I implemented a new operator in cuda and would like to make it available it on pip/conda. What is the best way to do it?
Ideally I would build a wheel but I’ve met a lot of issues generating something that is remotely portable from an environment/machine to another. Another issue I don’t know how to solve is how to automatically pick the wheel based on the pytorch version the user has.
If users compile when the package is installed then they need nvcc which is not installed with pytorch using the recommended installation commands. Moreover it seems that the GCC version that ships with conda isn’t compatible with cuda 11.7 so it seems I would need users to have a custom combination of GCC/cuda installed outside of conda.
Am I missing something? What is the recommended way of distributing pytorch extensions ?
Creating binaries is not trivial if you are shipping C++/CUDA code and you could take a look at our pytorch/builder repository to see how the general process is done for PyTorch.
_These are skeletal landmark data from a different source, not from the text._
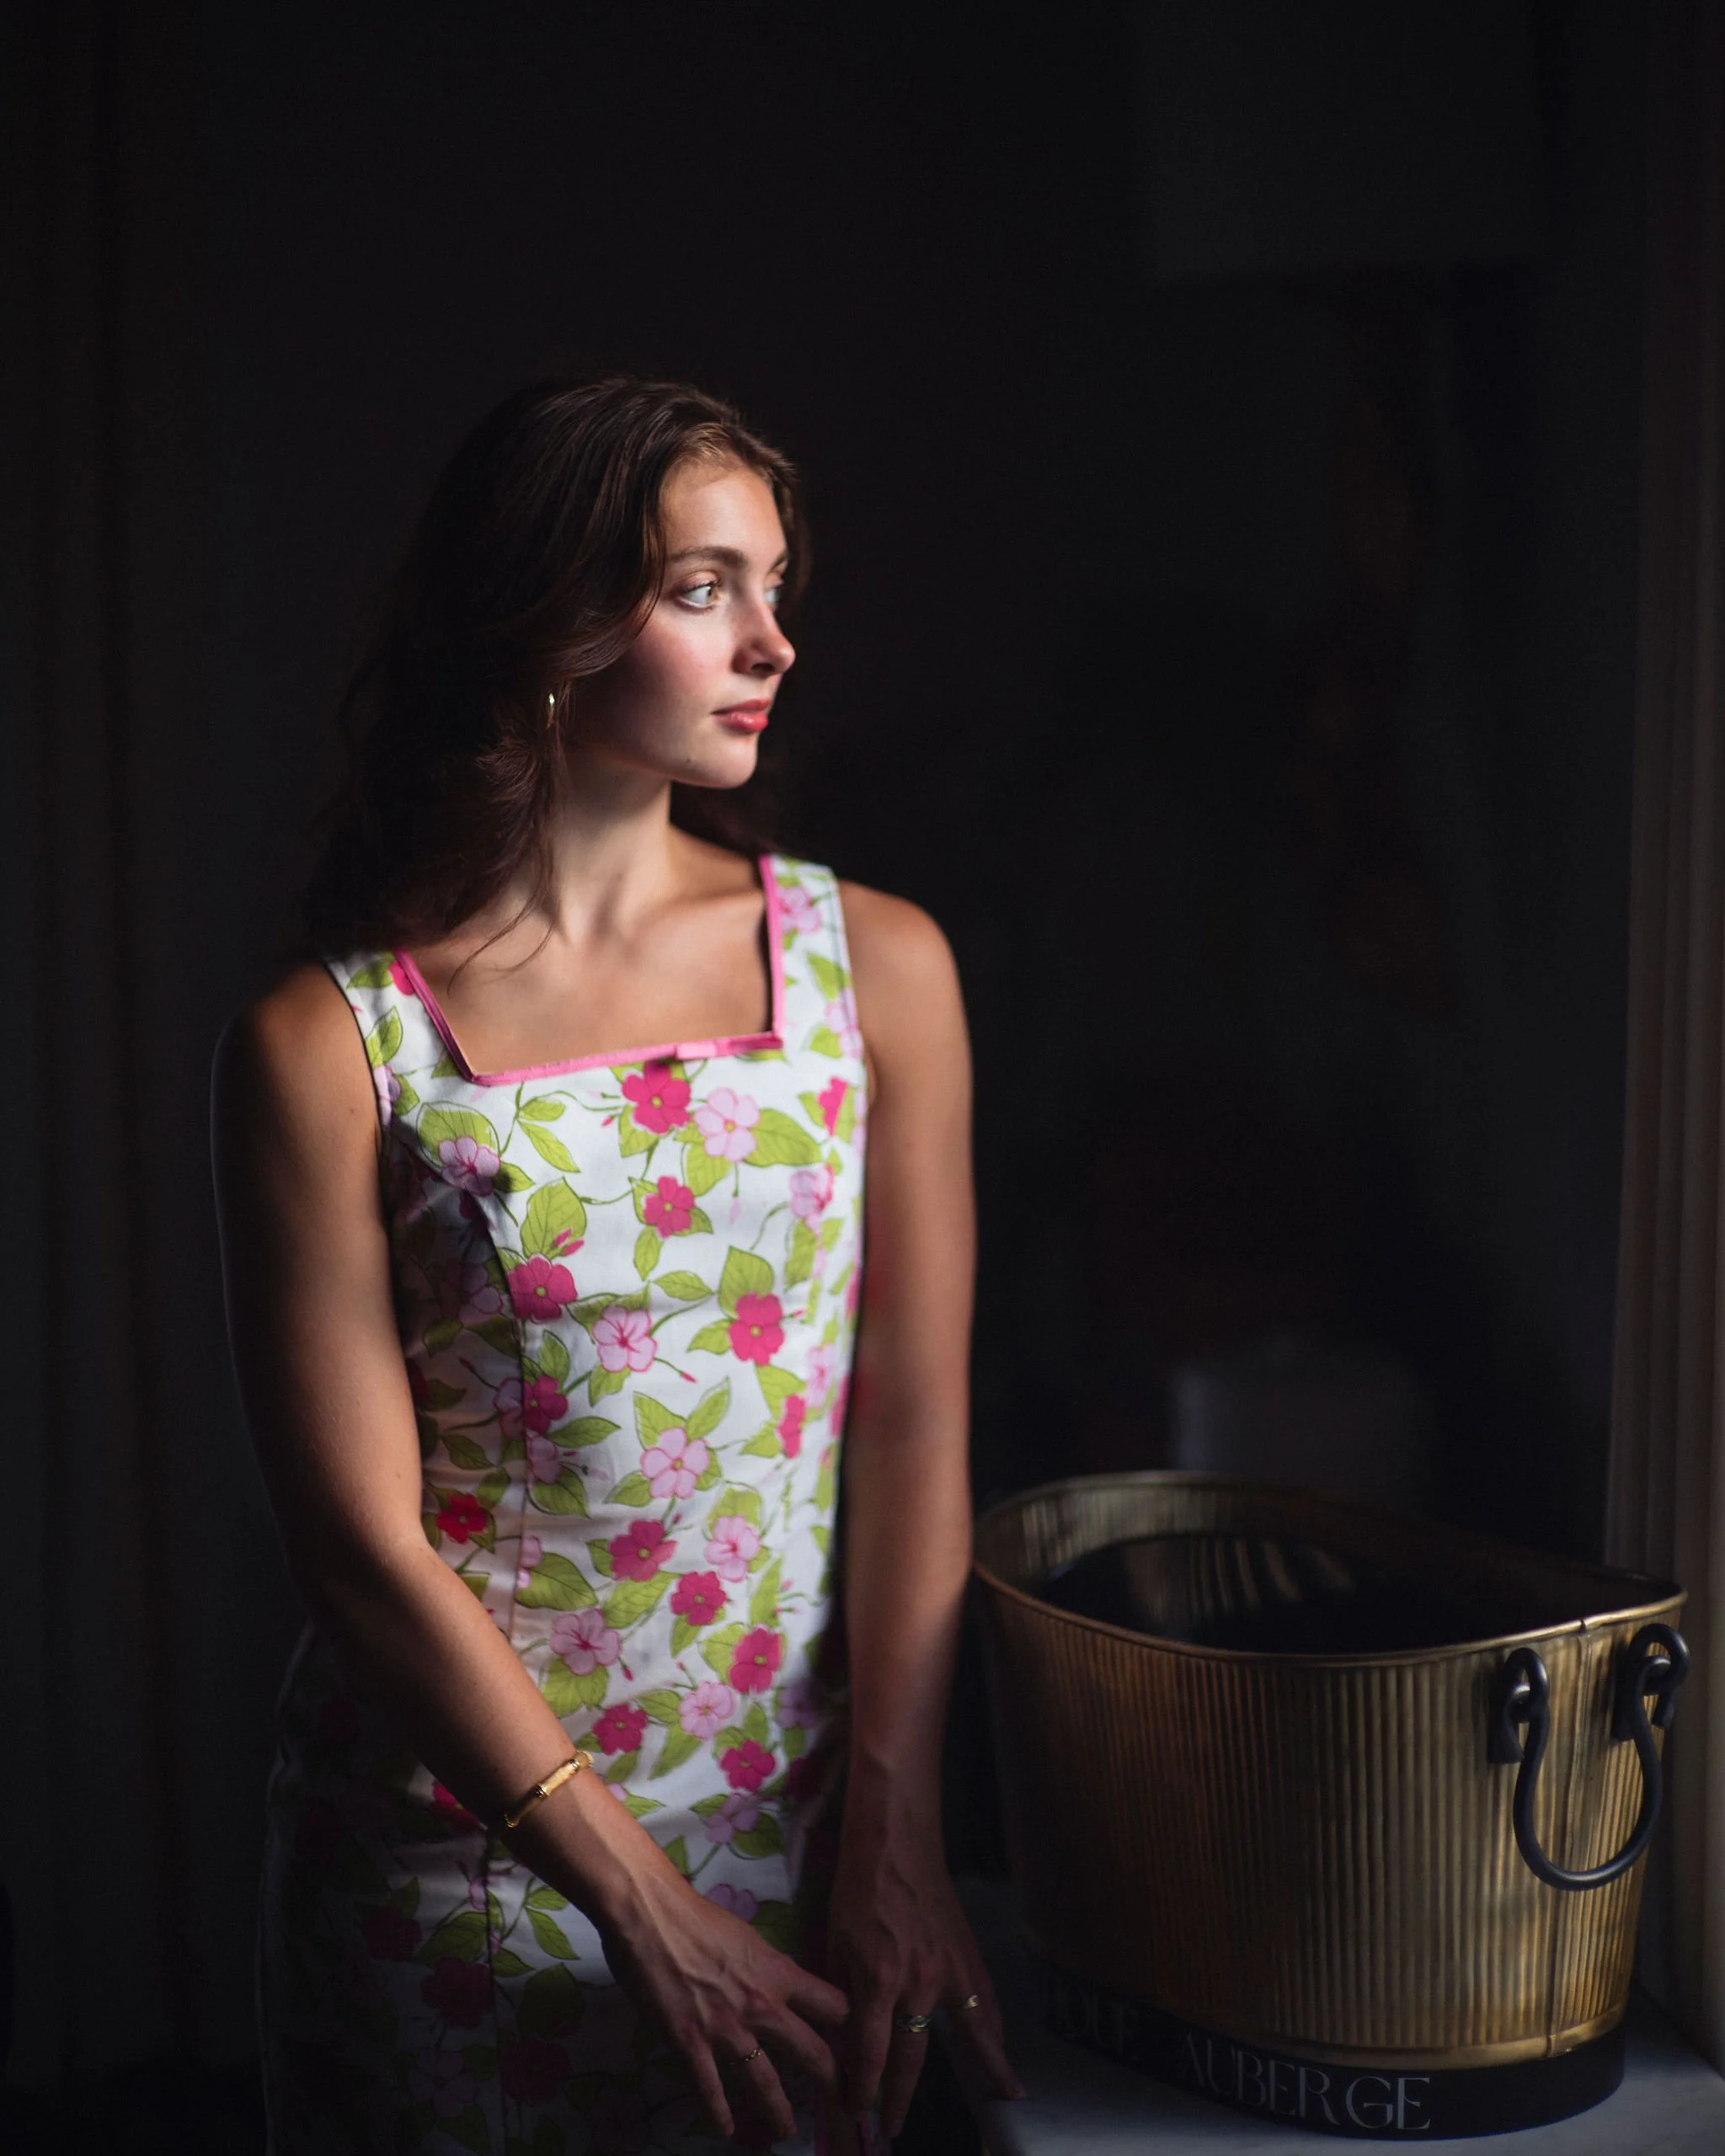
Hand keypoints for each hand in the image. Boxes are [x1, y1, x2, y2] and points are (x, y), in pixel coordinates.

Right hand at [596, 1862, 848, 2146]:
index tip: (859, 2047)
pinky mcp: (689, 2042)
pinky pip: (709, 2088)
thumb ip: (766, 1968)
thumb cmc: (697, 1915)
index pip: (833, 2005)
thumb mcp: (748, 1938)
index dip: (851, 2028)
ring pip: (764, 2082)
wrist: (651, 1913)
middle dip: (831, 2082)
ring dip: (778, 2111)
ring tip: (786, 2131)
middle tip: (844, 2104)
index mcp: (778, 1972)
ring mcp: (726, 2028)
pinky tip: (726, 2130)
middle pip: (811, 2052)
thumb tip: (777, 1985)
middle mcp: (761, 2005)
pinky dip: (719, 2113)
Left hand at [826, 1827, 1024, 2139]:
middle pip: (911, 2057)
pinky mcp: (970, 1959)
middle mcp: (919, 1984)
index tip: (856, 2112)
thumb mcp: (836, 1944)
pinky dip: (997, 2038)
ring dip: (976, 2075)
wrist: (897, 1845)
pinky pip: (987, 2008)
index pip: (870, 2052)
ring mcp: (951, 1973)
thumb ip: (844, 1997)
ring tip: (989, 2108)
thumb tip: (844, 2044)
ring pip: (967, 2038)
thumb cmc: (858, 1891)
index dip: (862, 2088)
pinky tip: (1004, 2062)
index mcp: (879, 1979)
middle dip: (898, 2097)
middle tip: (892, 2128)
Ideally, you would ship your package with a statically linked CUDA runtime library and would then link against PyTorch and its dependencies.
Statically linking the CUDA runtime is the right approach. I don’t know which additional CUDA libraries you would need.
In that case your package might need to be updated as well assuming it depends on PyTorch directly. If you don’t use any PyTorch operations, your updates would be more flexible.
You can also take a look at e.g. pytorch_geometric which should have a similar release process you are targeting.
I don’t fully understand why users would need to build your package if you are planning to release wheels.
I think it depends on your use case and what your package is supposed to do.
If you don’t have any dependency on PyTorch and are not using any of its operations, you might not want to add it as a dependency and e.g. using pycuda might be easier.